Divergences as well as a significant convergence in the views of Greeks and Turks on a number of issues concerning the relations between the two countries, were highlighted in a public opinion survey organized by the Hellenic Foundation for European & Foreign Policy (ELIAMEP) and the Dianeosis research institute.
The survey was conducted on behalf of the think tanks by MRB in Greece and KONDA in Turkey on February 9-21, with the participation of 1,022 Greeks and 1,163 Τurks.
In terms of convergence, the survey showed that almost 60% of both Greeks and Turks are in agreement that the biggest problem between two countries are the maritime zones, the Aegean and the Eastern Mediterranean (58.1% of Greeks and 57.8% of Turks).

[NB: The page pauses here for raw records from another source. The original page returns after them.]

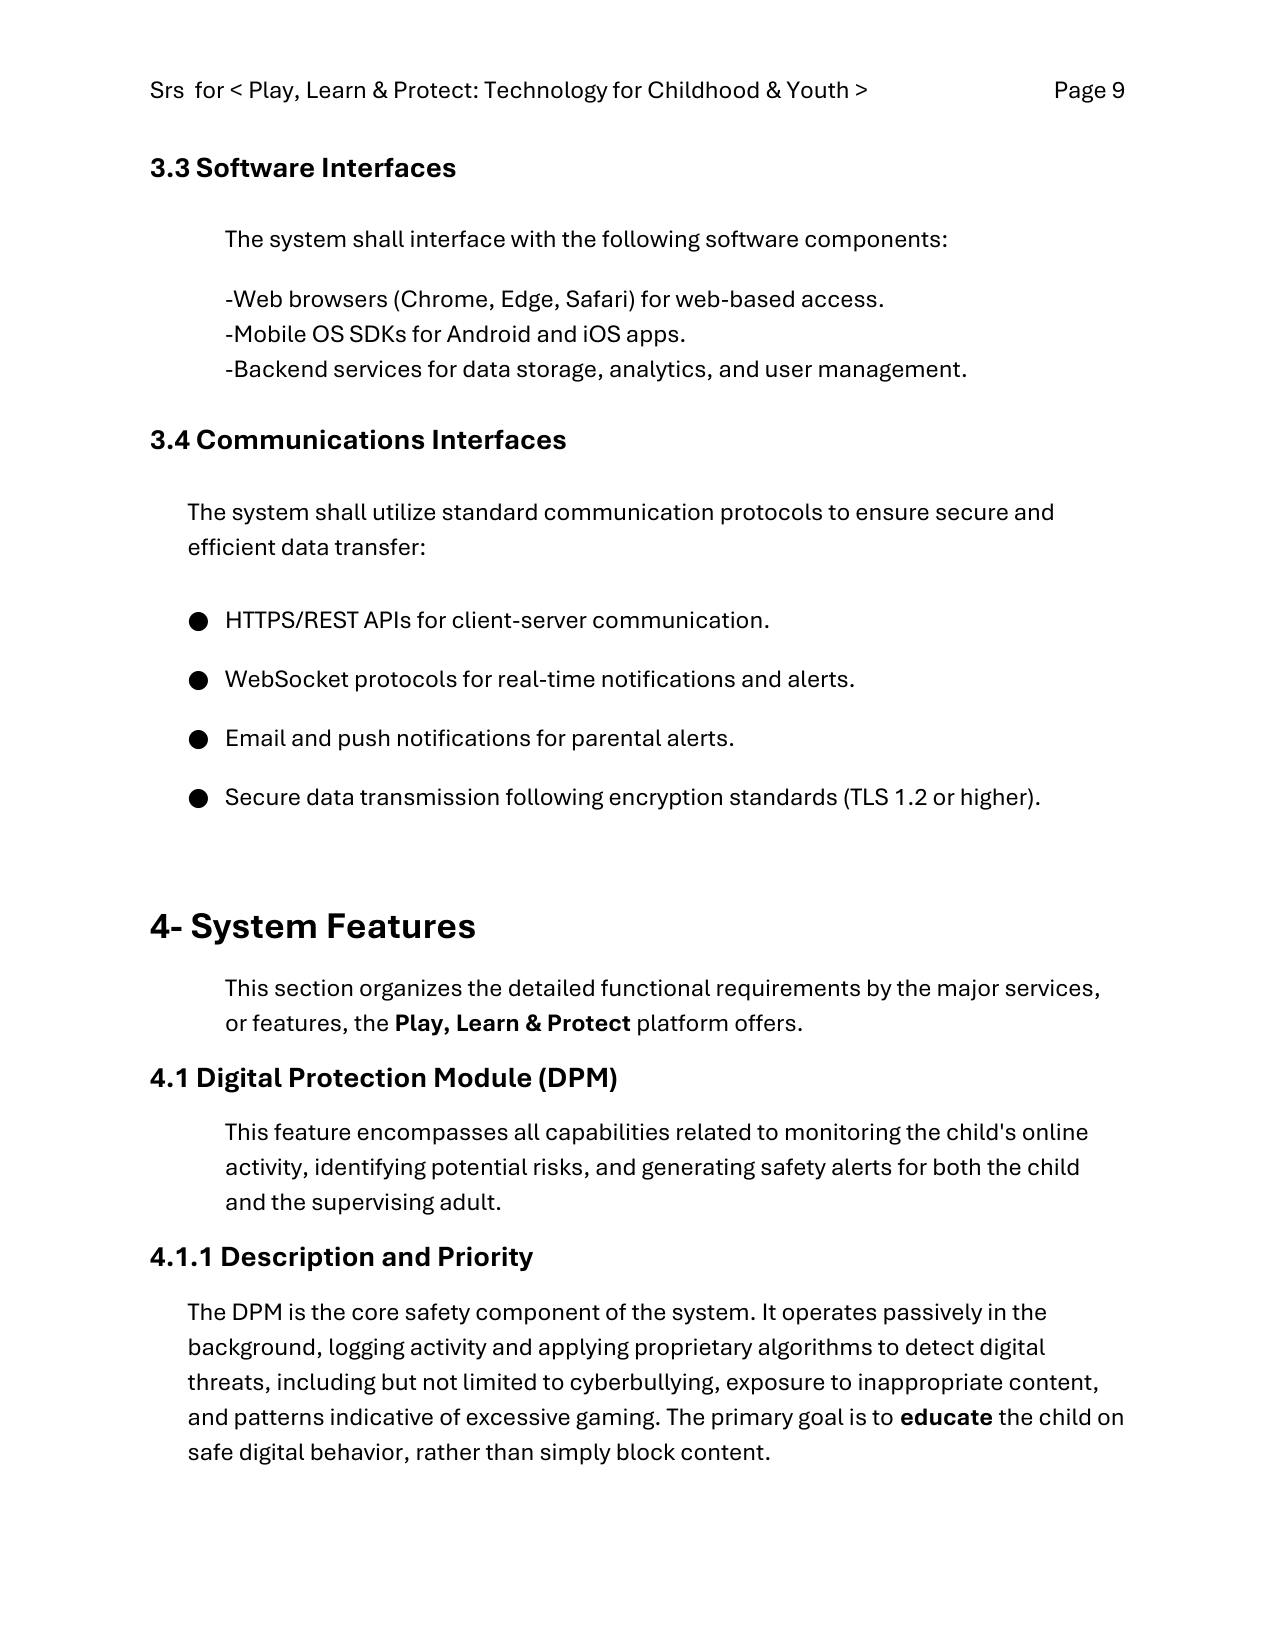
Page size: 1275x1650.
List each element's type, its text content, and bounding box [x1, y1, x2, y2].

text 4.1.1 Description and Priority [150, 1239, 1125, 1274]
text The system shall utilize standard communication protocols to ensure secure and efficient data transfer: [187, 497, 1125, 562]
text This feature encompasses all capabilities related to monitoring the child's online activity, identifying potential risks, and generating safety alerts for both the child and the supervising adult. [225, 1117, 1125, 1218]
subtitle 3.3 Software Interfaces [150, 150, 1125, 186]
text -Mobile OS SDKs for Android and iOS apps. [225, 319, 1125, 350]
text -Backend services for data storage, analytics, and user management. [225, 354, 1125, 385]
list Email and push notifications for parental alerts. [187, 709, 1125, 761]
text -Web browsers (Chrome, Edge, Safari) for web-based access. [225, 284, 1125, 315]
subtitle 3.4 Communications Interfaces [150, 422, 1125, 458]
list HTTPS/REST APIs for client-server communication. [187, 592, 1125, 643]
text 4.1 Digital Protection Module (DPM) [150, 1060, 1125, 1095]
text The DPM is the core safety component of the system. It operates passively in the background, logging activity and applying proprietary algorithms to detect digital threats, including but not limited to cyberbullying, exposure to inappropriate content, and patterns indicative of excessive gaming. The primary goal is to educate the child on safe digital behavior, rather than simply block content. [187, 1297, 1125, 1467]
text 4- System Features [150, 904, 1125, 949]
text The system shall interface with the following software components: [150, 224, 1125, 255]
list WebSocket protocols for real-time notifications and alerts. [187, 650, 1125, 702]
text This section organizes the detailed functional requirements by the major services, or features, the Play, Learn & Protect platform offers. [225, 973, 1125, 1038]
list Secure data transmission following encryption standards (TLS 1.2 or higher). [187, 768, 1125, 819]
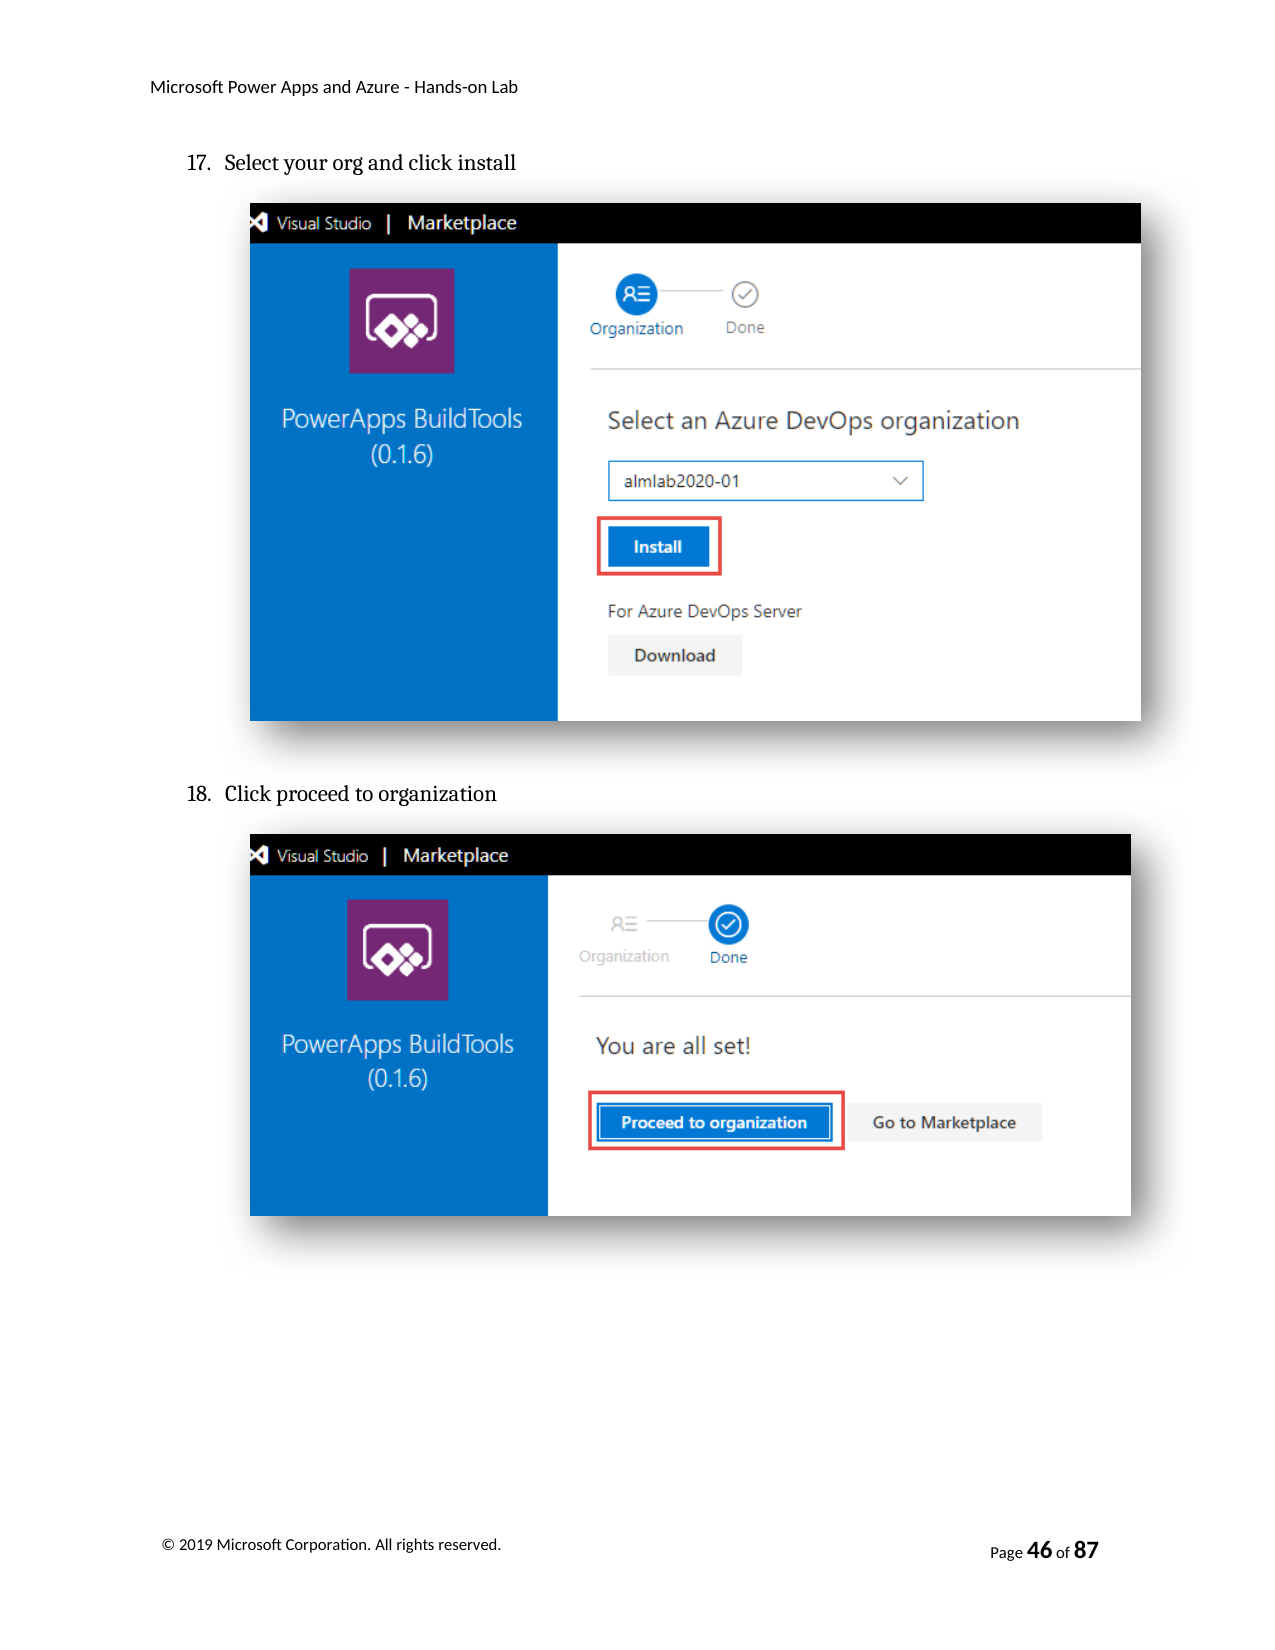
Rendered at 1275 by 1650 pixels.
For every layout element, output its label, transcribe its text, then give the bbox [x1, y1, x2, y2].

list Click proceed to organization [187, 781, 1125, 1275]
list Select your org and click install [187, 150, 1125, 779]
picture [250, 834, 1131, 1216]
picture [250, 203, 1141, 721]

The Cyprus issue follows at a huge distance (11.3% and 12.6%, respectively), while 13% of Greeks and only 4.4% of Turks said they consider the refugee issue the most serious problem.
Moreover, 5.7% of Greeks and 6.9% of Turks consider Turkey’s support for jihadist terrorism as the most serious problem. To the question whether “we must find a way of friendly coexistence,” 68.1% of Greeks answered “I agree / rather agree,” with 73.5% of Turks expressing the same view.
On the other hand, 15.6% and 13.7% disagreed, respectively. What is also clear is that the Greeks are more afraid of a military flare-up than the Turks. Tellingly, one in three Turks believe that global public opinion will support Greece and not Turkey in the event of a crisis.
To the question “Are you worried about a possible military incident between Greece and Turkey?” 70.2% of Greeks and 41.9% of Turks said they are, while 16.6% and 41.8%, respectively, said they are not.